→ **Extracted material**
+++

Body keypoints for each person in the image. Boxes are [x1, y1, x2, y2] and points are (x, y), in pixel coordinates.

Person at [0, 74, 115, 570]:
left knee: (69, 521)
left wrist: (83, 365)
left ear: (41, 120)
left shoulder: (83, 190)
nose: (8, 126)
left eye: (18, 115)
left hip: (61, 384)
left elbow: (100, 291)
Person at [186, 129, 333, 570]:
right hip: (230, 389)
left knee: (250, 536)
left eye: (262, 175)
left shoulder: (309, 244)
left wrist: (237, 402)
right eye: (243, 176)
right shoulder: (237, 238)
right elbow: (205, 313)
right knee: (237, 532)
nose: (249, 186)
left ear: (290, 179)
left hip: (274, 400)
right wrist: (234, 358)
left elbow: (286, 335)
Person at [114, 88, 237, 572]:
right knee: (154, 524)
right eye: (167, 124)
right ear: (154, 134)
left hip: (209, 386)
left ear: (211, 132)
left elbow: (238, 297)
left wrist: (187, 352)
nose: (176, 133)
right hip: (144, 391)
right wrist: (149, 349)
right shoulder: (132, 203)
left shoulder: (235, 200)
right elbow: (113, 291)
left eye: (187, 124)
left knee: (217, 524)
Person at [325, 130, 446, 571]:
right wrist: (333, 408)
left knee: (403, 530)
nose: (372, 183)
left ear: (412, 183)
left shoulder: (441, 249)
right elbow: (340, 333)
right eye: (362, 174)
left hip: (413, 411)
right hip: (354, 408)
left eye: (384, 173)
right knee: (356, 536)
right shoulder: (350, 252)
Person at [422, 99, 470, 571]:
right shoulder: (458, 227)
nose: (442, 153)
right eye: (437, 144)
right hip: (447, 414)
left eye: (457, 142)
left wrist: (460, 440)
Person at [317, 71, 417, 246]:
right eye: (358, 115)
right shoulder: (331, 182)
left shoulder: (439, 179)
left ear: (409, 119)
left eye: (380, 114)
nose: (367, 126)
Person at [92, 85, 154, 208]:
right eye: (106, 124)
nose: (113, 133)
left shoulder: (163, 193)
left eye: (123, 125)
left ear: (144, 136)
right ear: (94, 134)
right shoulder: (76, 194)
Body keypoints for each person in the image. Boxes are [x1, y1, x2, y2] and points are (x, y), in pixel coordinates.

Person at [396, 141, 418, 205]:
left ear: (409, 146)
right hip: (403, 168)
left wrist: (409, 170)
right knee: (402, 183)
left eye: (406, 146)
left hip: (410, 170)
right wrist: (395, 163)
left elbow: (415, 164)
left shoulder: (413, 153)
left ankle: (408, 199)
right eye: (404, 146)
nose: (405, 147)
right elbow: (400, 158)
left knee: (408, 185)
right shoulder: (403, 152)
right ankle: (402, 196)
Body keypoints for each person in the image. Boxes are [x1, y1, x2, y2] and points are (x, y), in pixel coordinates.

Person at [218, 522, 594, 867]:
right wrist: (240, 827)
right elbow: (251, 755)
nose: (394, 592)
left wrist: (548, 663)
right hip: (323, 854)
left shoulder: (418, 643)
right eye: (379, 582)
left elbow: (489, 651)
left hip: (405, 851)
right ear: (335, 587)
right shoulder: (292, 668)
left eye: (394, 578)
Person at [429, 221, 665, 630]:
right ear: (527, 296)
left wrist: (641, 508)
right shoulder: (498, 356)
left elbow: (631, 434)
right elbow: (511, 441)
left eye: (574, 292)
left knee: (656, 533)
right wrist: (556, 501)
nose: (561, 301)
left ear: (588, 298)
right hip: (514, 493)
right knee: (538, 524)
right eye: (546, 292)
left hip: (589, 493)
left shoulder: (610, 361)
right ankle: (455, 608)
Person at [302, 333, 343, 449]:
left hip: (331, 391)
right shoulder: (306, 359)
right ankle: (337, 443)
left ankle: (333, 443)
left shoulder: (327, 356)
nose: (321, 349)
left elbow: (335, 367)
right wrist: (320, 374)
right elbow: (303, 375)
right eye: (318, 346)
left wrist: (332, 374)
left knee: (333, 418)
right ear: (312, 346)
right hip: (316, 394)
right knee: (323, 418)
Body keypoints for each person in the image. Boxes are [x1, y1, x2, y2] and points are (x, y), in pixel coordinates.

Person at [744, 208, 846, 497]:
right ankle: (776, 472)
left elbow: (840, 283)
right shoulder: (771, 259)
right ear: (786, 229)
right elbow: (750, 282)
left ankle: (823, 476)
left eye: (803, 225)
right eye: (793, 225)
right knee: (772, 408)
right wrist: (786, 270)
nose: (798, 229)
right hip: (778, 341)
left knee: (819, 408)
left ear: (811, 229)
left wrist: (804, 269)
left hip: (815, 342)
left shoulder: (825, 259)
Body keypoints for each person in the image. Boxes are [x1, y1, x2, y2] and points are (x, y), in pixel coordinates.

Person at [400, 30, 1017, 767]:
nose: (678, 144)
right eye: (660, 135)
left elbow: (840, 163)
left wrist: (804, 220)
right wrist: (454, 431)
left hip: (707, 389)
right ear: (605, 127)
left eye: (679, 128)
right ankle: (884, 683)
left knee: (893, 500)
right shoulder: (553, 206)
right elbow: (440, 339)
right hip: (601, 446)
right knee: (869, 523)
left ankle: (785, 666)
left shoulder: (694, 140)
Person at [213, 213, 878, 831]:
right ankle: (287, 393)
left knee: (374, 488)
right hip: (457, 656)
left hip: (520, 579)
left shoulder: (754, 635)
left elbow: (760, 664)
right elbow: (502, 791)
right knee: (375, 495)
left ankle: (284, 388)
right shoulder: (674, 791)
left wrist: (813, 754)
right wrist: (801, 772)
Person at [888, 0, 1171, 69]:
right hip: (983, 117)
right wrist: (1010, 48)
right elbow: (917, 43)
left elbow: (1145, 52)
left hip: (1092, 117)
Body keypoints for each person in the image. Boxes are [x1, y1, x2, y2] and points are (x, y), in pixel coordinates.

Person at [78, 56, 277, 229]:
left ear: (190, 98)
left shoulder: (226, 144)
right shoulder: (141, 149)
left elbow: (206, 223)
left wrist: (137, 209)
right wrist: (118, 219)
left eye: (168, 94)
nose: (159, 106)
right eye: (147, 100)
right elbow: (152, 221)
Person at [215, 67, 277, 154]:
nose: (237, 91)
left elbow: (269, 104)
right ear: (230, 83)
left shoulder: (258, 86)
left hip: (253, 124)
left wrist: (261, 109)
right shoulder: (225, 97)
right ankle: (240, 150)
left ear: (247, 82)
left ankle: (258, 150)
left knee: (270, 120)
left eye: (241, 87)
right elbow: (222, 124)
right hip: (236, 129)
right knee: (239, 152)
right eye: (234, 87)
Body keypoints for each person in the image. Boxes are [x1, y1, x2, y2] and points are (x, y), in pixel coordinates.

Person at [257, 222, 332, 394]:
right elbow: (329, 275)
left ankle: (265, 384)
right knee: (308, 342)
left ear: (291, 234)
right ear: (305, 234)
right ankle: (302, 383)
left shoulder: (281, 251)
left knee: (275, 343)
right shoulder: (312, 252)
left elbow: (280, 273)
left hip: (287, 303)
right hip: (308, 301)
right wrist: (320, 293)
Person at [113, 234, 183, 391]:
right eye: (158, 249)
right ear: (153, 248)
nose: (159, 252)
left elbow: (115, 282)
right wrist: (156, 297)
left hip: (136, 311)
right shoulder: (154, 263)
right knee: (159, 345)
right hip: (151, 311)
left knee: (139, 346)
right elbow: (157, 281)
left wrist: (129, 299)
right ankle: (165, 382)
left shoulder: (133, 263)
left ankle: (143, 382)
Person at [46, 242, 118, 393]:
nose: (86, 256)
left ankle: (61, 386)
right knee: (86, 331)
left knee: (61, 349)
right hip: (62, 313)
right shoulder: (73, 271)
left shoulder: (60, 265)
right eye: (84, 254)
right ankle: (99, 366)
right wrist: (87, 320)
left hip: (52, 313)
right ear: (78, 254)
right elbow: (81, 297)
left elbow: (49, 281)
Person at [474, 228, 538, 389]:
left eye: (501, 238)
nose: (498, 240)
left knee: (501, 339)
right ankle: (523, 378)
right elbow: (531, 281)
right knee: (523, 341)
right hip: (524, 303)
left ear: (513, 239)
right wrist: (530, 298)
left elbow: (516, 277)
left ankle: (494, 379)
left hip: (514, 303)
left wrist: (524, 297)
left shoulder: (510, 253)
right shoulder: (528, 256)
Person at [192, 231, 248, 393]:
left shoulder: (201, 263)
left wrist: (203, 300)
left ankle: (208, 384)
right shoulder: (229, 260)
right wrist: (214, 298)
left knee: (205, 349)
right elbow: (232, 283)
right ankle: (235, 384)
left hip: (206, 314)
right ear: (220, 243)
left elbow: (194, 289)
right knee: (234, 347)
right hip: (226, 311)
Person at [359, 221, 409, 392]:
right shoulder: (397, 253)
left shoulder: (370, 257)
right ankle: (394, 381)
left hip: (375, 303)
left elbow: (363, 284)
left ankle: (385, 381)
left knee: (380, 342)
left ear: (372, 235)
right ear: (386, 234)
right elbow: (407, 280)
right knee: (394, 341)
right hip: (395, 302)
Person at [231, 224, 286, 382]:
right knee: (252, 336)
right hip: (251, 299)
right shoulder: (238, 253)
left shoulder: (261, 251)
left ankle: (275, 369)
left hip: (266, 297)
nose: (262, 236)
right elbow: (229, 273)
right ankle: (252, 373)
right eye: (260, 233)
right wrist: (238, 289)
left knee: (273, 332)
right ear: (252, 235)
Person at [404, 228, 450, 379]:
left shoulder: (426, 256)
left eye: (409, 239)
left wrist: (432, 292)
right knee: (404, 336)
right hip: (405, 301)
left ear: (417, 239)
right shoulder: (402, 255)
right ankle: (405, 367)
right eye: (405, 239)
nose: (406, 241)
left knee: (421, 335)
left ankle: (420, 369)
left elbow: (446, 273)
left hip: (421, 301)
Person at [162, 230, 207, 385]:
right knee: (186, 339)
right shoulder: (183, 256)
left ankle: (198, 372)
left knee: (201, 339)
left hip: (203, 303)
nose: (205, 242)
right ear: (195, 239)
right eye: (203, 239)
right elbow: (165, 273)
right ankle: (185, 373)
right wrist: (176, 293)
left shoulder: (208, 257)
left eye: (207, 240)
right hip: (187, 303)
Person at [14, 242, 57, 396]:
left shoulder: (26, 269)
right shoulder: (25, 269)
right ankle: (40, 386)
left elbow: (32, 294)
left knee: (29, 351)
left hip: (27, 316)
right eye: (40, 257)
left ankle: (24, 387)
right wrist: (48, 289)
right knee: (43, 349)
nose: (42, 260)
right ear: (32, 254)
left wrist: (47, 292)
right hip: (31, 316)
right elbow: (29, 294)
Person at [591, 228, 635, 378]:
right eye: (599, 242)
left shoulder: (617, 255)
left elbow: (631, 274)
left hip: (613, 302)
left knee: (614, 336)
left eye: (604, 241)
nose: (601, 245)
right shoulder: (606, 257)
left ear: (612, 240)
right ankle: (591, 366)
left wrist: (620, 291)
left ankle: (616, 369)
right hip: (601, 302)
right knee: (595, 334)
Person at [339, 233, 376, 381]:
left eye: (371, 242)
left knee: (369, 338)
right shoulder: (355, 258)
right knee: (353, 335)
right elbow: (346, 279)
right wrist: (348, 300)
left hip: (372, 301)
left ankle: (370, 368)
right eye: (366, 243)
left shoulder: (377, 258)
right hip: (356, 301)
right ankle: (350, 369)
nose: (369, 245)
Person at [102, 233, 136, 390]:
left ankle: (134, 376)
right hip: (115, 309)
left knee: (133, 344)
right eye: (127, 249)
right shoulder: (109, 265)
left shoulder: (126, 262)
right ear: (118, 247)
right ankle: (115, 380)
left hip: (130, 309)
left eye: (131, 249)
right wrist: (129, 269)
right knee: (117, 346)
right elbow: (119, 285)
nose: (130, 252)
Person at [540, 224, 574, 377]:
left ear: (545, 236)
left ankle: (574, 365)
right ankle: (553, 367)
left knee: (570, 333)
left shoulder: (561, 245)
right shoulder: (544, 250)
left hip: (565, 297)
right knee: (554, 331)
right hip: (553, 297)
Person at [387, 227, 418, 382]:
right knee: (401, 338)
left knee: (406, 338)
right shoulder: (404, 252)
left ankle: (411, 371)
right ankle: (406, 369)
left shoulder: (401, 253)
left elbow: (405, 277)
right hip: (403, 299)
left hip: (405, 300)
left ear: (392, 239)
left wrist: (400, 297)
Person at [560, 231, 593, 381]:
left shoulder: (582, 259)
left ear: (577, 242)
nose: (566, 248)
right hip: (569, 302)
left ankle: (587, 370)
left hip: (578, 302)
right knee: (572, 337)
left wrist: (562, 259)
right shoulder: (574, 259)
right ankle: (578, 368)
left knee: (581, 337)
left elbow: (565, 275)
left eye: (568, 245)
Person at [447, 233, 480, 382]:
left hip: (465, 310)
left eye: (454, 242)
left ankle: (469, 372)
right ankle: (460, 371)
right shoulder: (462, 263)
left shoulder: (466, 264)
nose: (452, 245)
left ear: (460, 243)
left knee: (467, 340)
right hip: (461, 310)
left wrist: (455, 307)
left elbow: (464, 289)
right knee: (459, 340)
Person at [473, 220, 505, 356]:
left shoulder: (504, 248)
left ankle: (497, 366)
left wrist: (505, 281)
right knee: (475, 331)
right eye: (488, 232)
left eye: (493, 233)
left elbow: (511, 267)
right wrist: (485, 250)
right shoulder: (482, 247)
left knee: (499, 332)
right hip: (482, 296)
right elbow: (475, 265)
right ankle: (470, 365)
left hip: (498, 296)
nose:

+++

→ **What you need to do**
What do the lines above say from the one containing "left hip: (375, 303)" down to the one containing "right elbow: (229, 273)"? Return them exactly, both end lines included, and only them.

→ **Exercise output**
left hip: (375, 303)
left elbow: (363, 284)
left ankle: (385, 381)
left knee: (380, 342)
left ear: (372, 235)
right ear: (386, 234)
right elbow: (407, 280)
right knee: (394, 341)
right hip: (395, 302)
Person at [231, 224, 286, 382]:
right knee: (252, 336)
right hip: (251, 299)
right shoulder: (238, 253)
left shoulder: (261, 251)
left ankle: (275, 369)
left hip: (266, 297)
nose: (262, 236)
right elbow: (229, 273)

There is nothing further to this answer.